■ Instructions to follow ■
The pictures do not go in the copy. Reproduce the rest of the entries exactly.

Top of Data provided

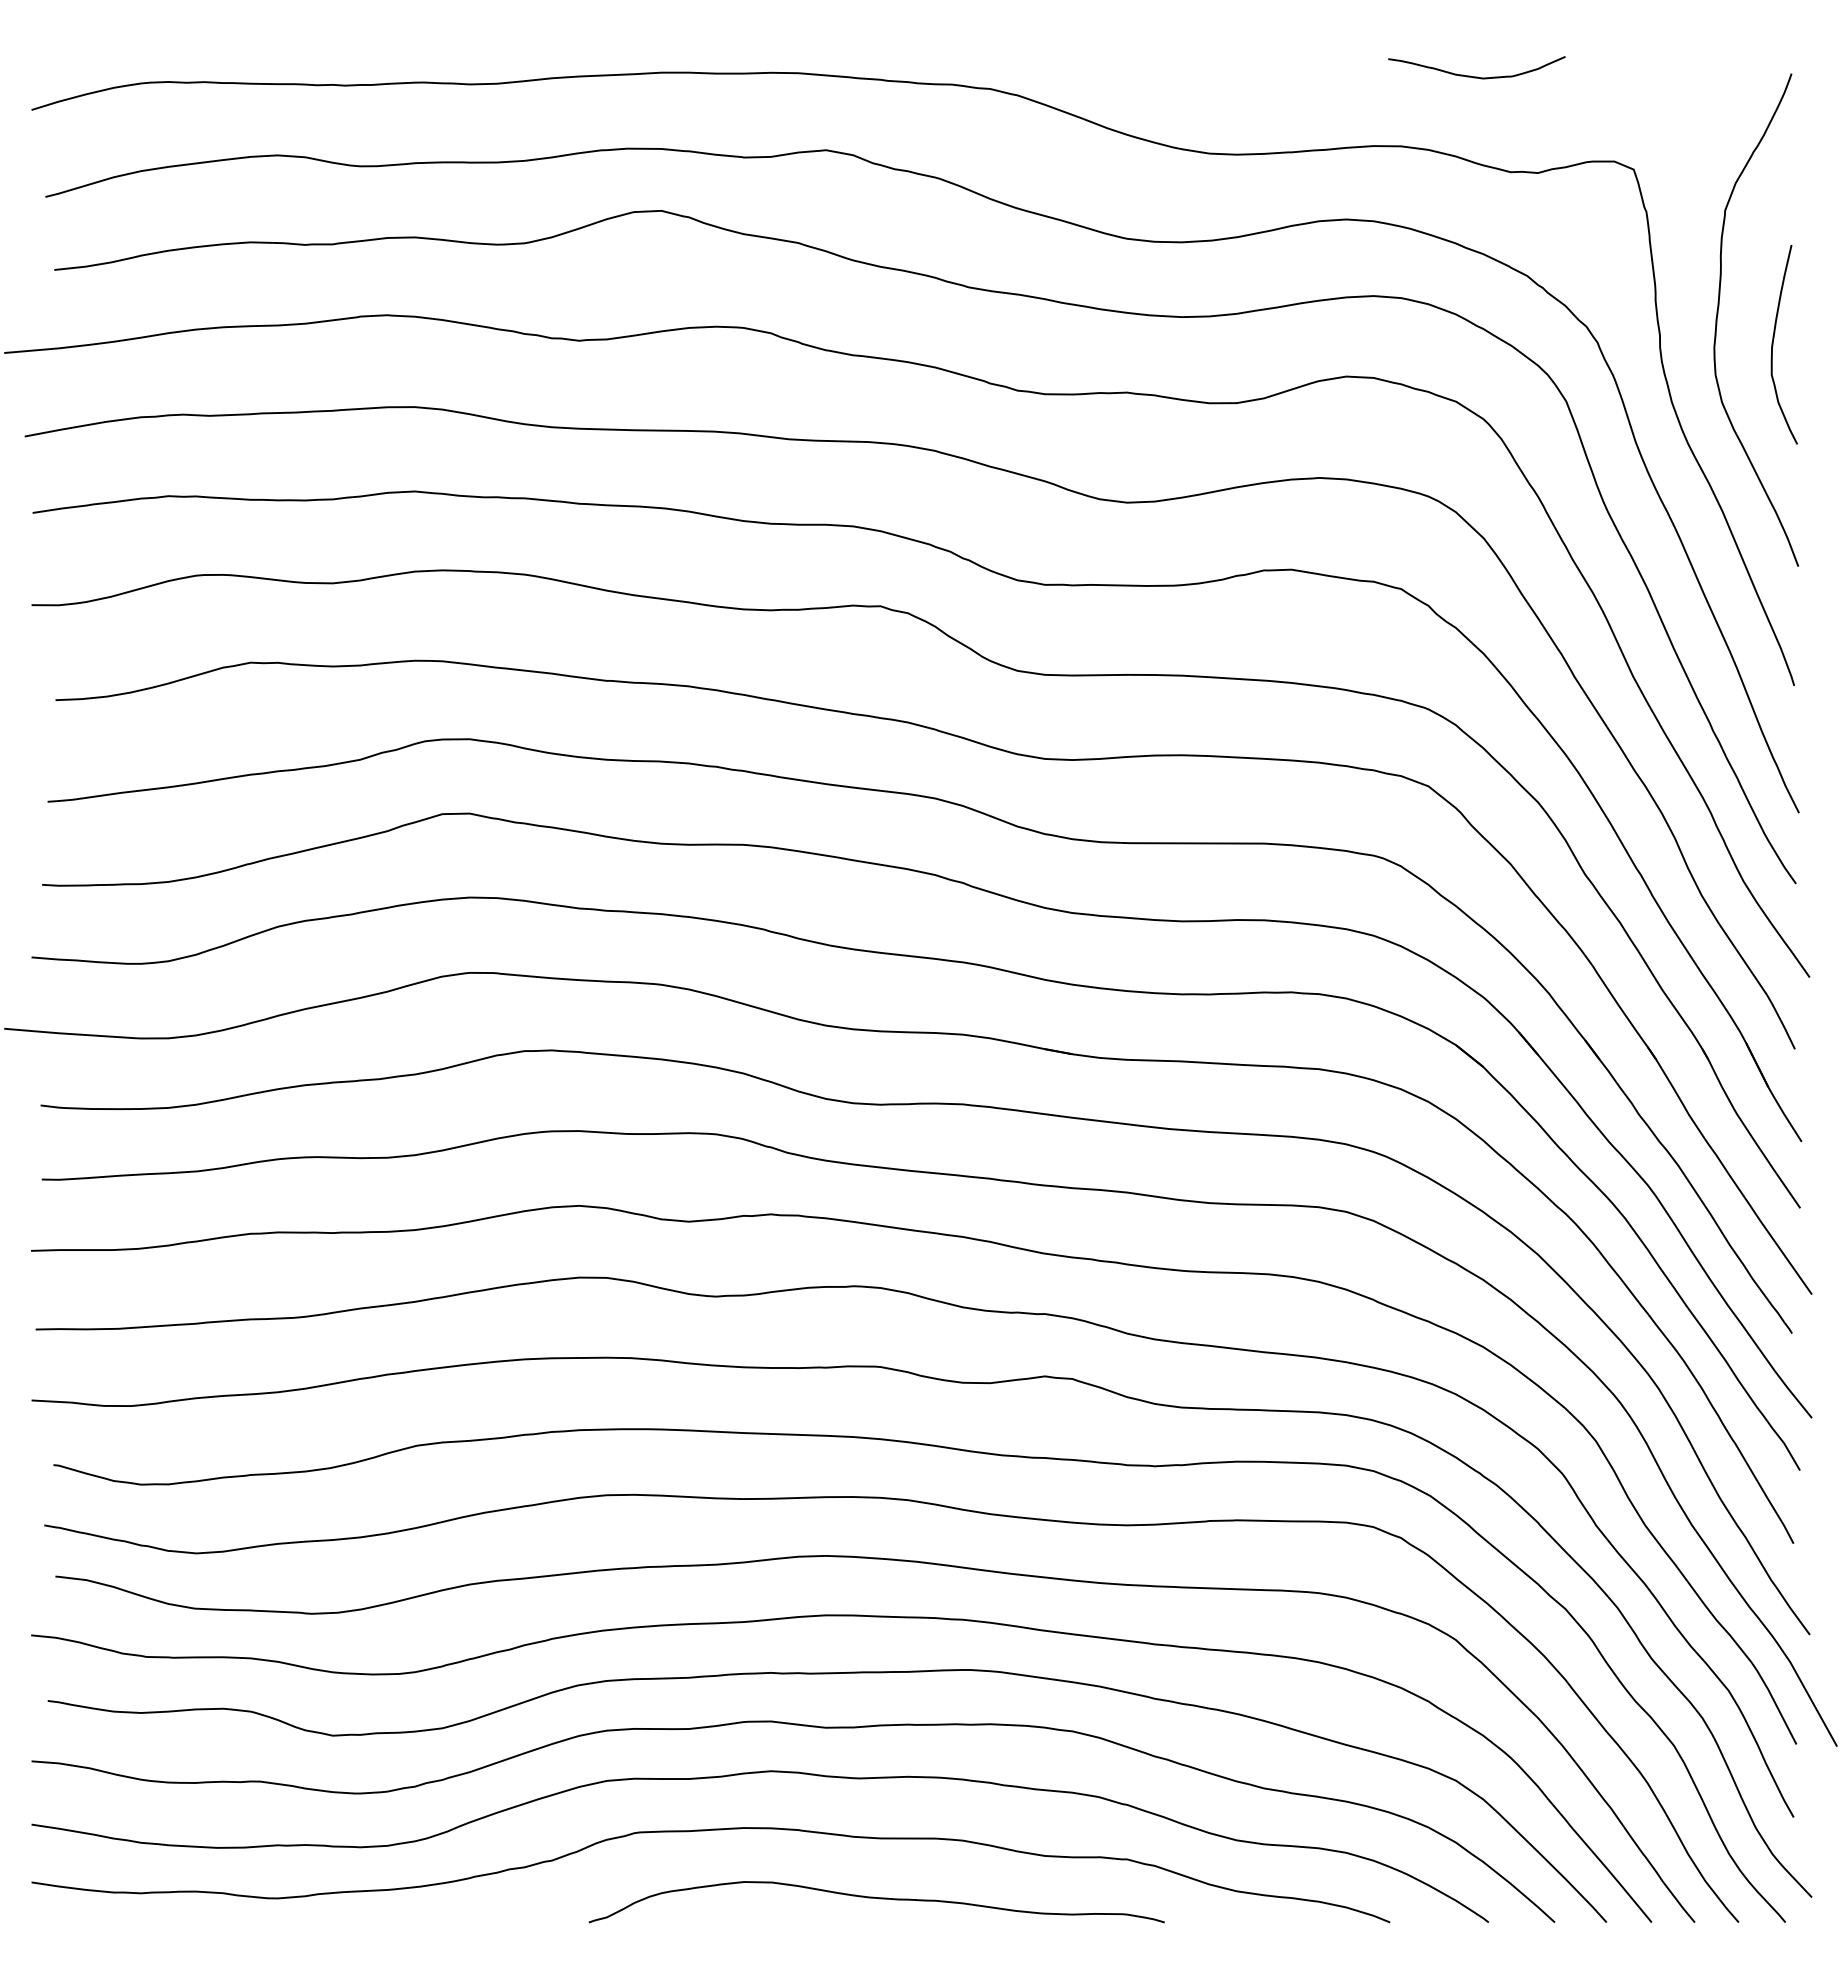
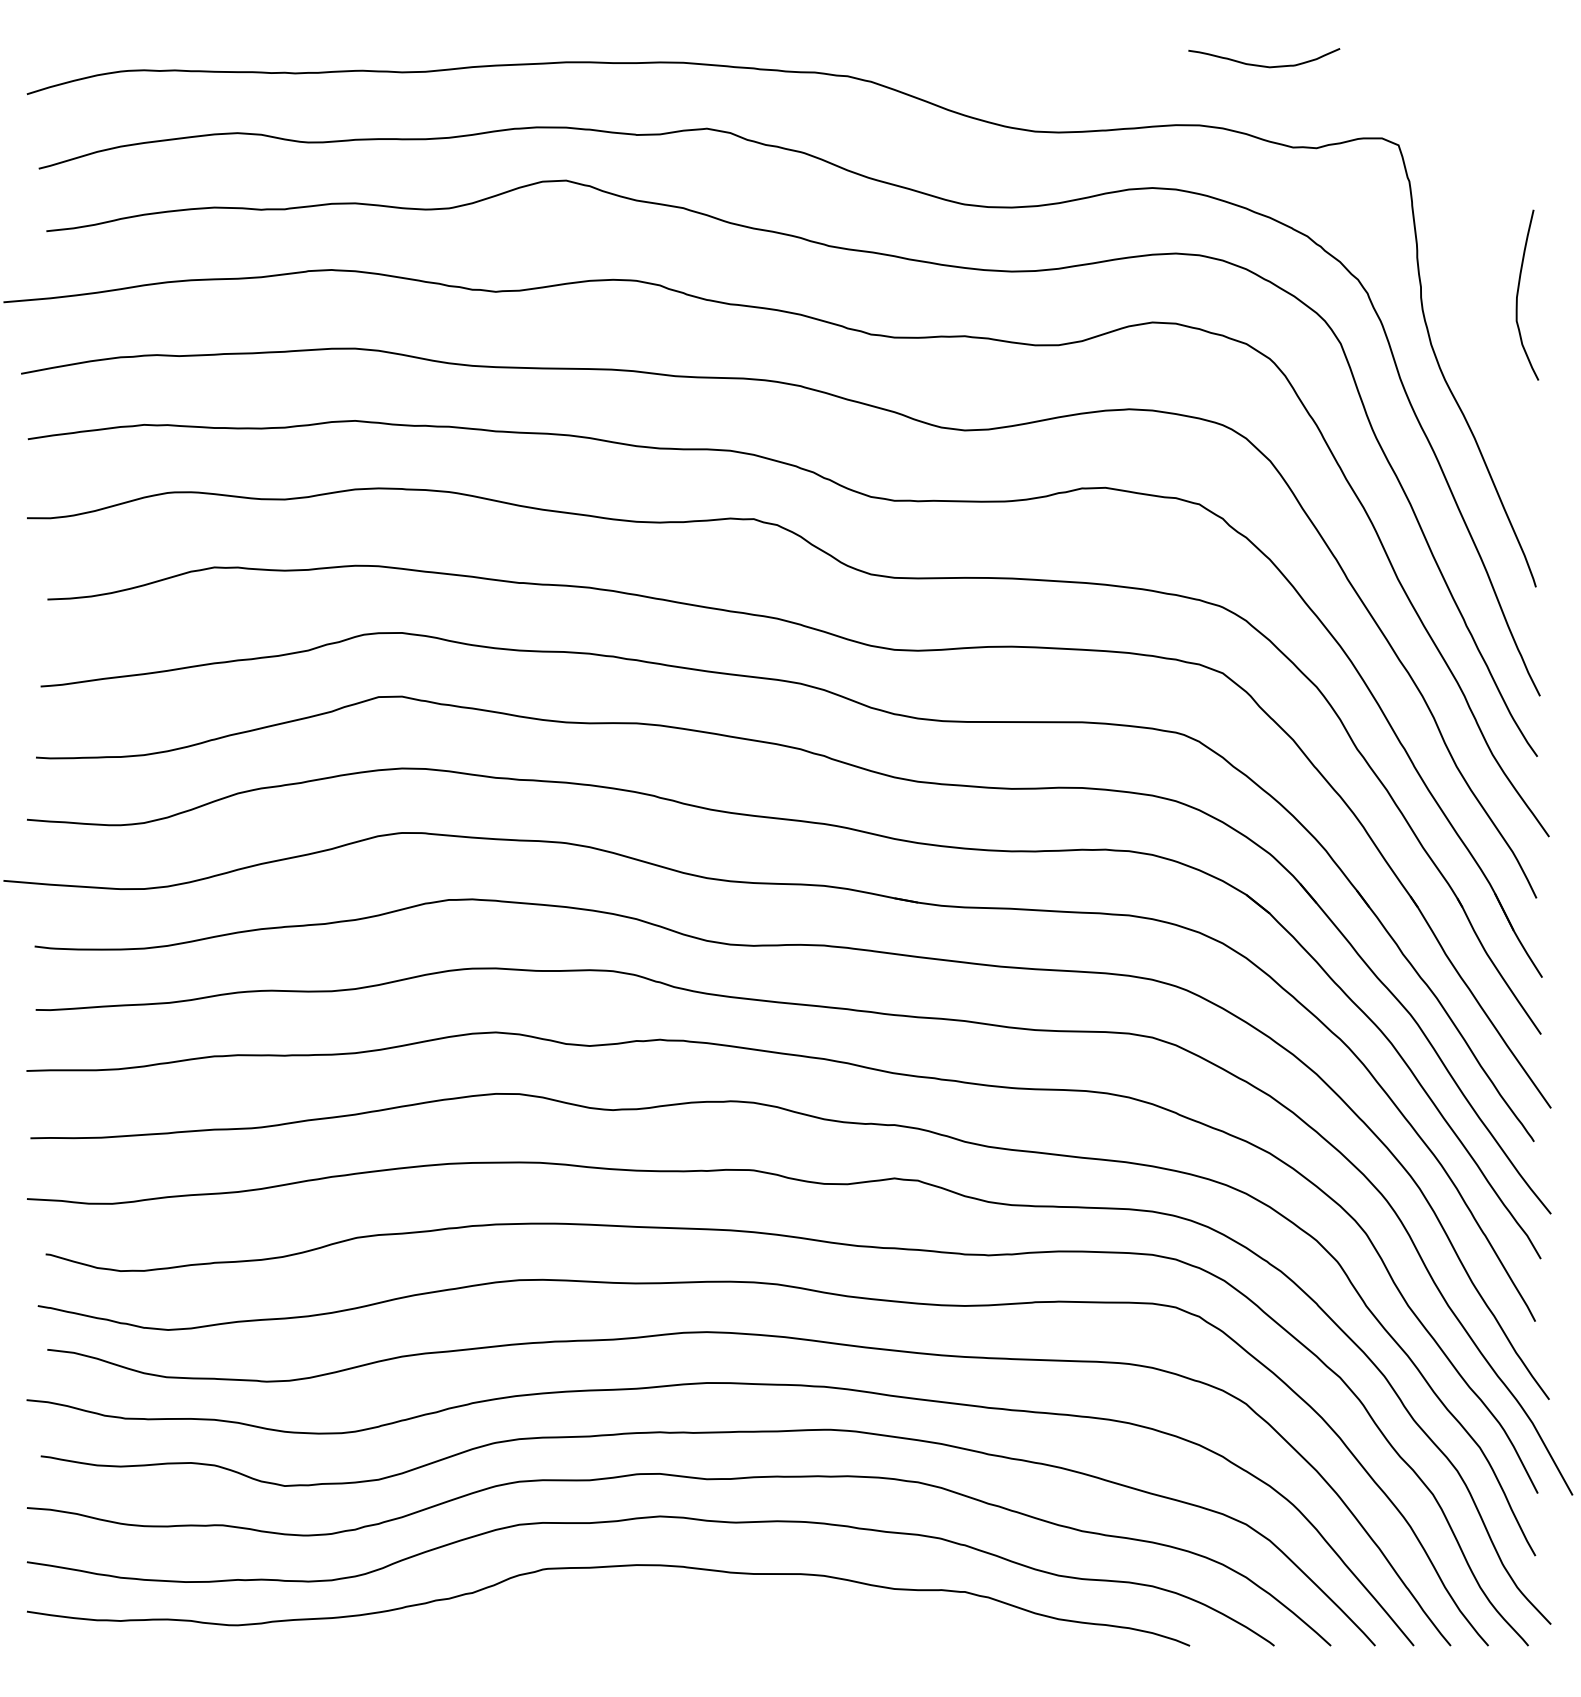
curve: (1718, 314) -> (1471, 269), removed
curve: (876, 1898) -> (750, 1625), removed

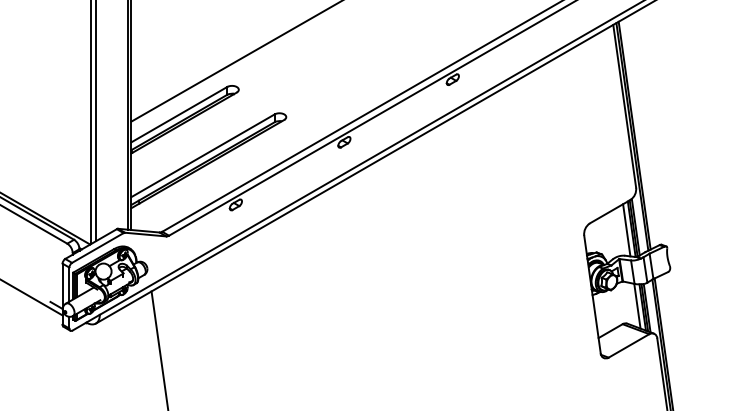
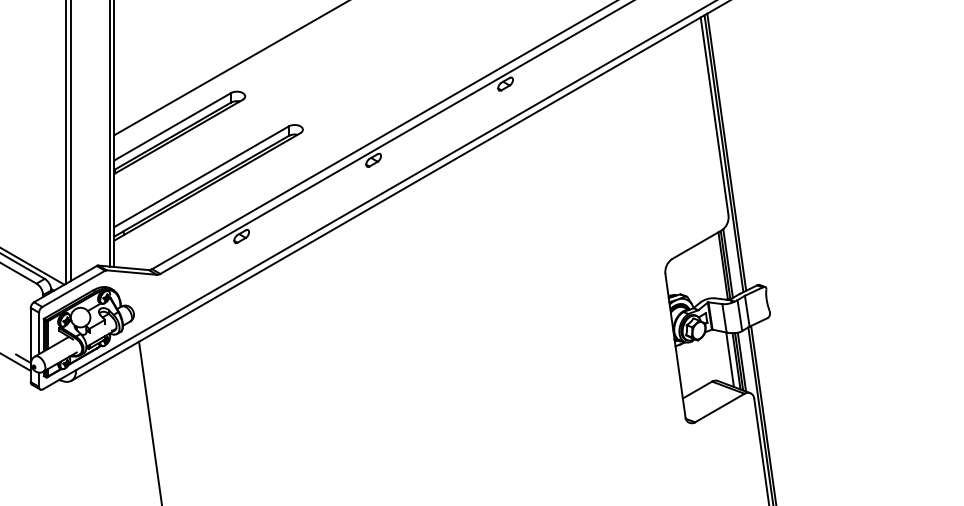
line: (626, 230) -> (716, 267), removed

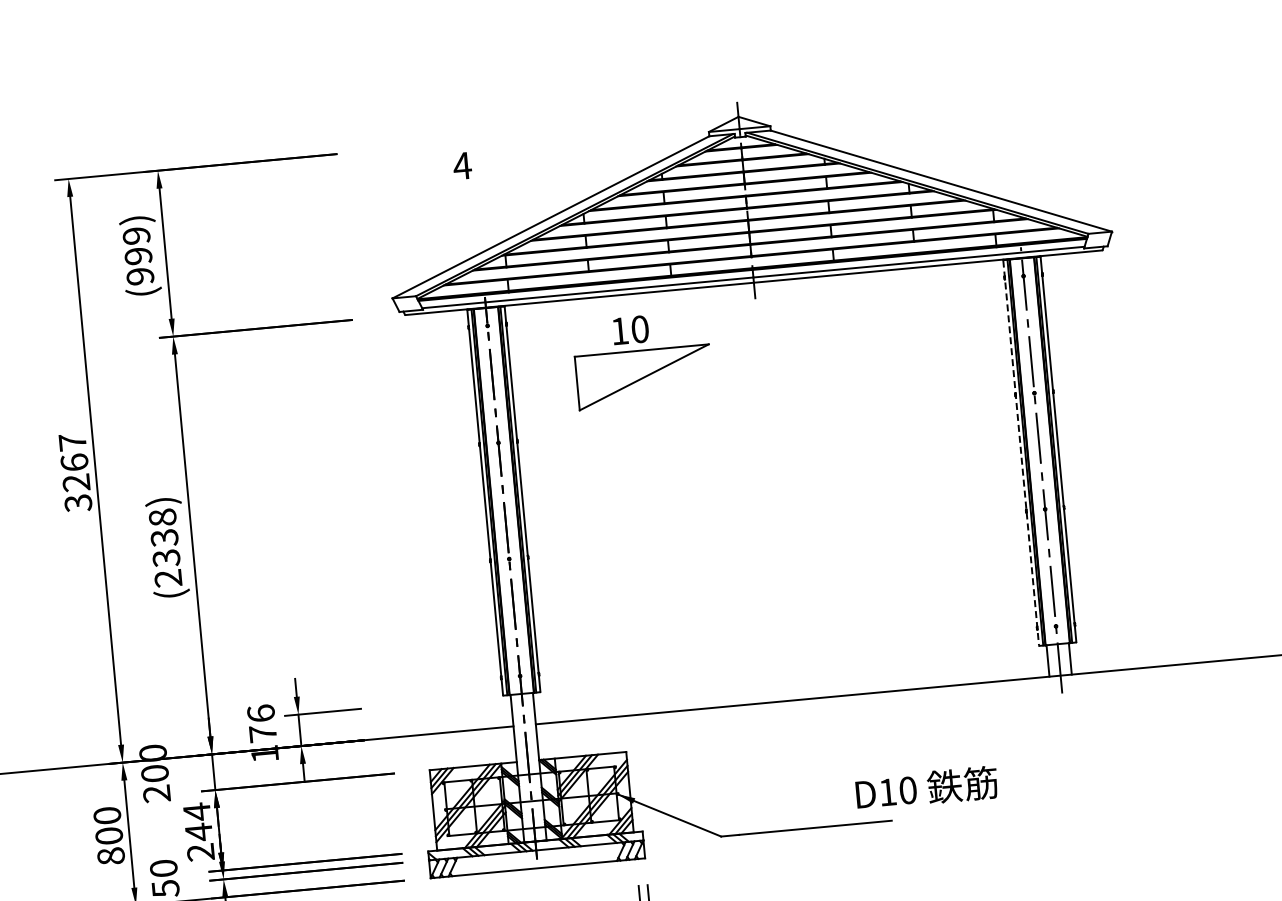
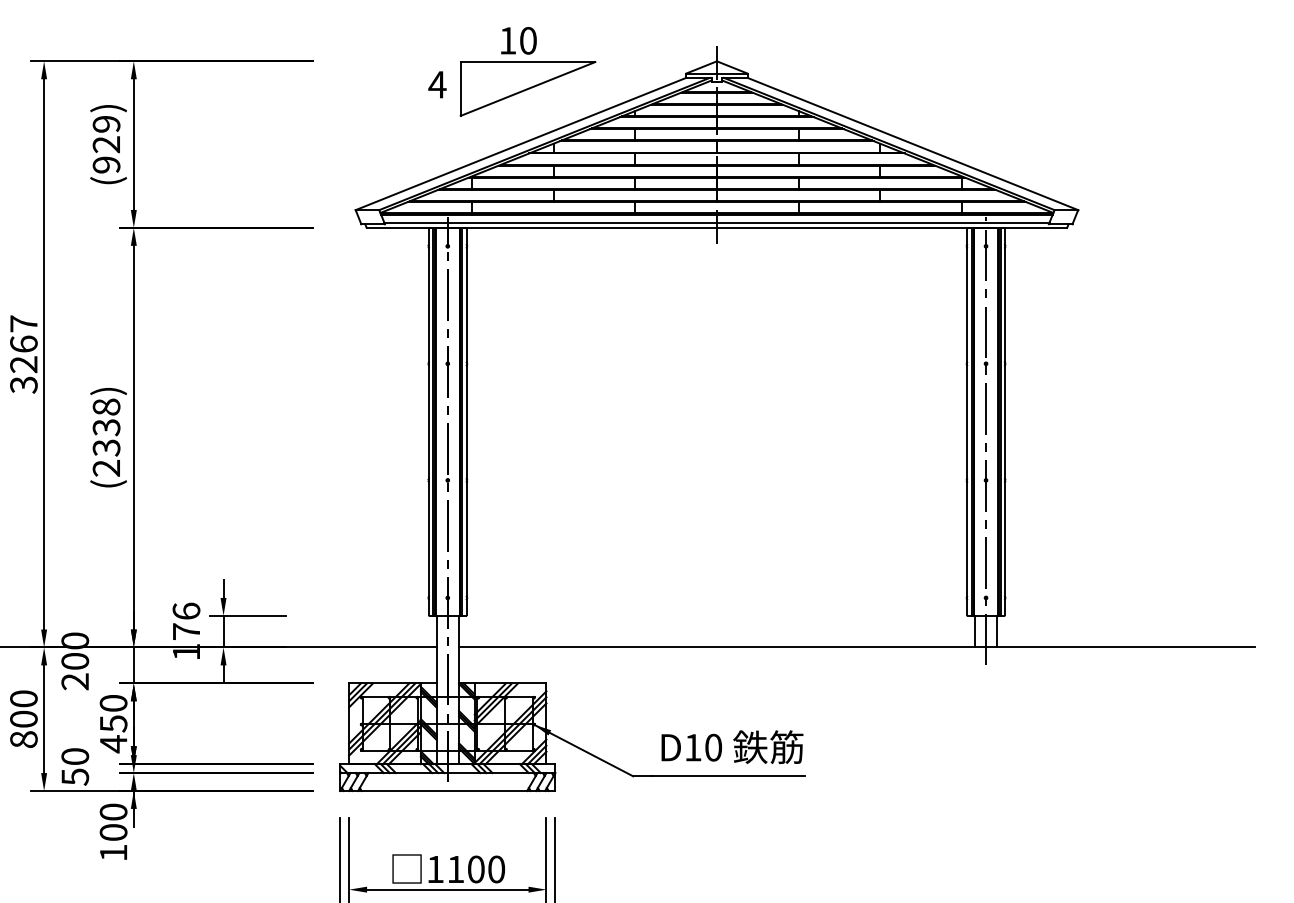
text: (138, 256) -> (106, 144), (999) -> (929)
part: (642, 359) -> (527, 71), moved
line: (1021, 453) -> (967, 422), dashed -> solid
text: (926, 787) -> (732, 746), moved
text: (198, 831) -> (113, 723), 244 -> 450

Bottom of Data provided

■ Reply to the exercise ■
curve: (1718, 314) -> (1471, 269), removed
curve: (876, 1898) -> (750, 1625), removed

line: (626, 230) -> (716, 267), removed

text: (138, 256) -> (106, 144), (999) -> (929)
part: (642, 359) -> (527, 71), moved
line: (1021, 453) -> (967, 422), dashed -> solid
text: (926, 787) -> (732, 746), moved
text: (198, 831) -> (113, 723), 244 -> 450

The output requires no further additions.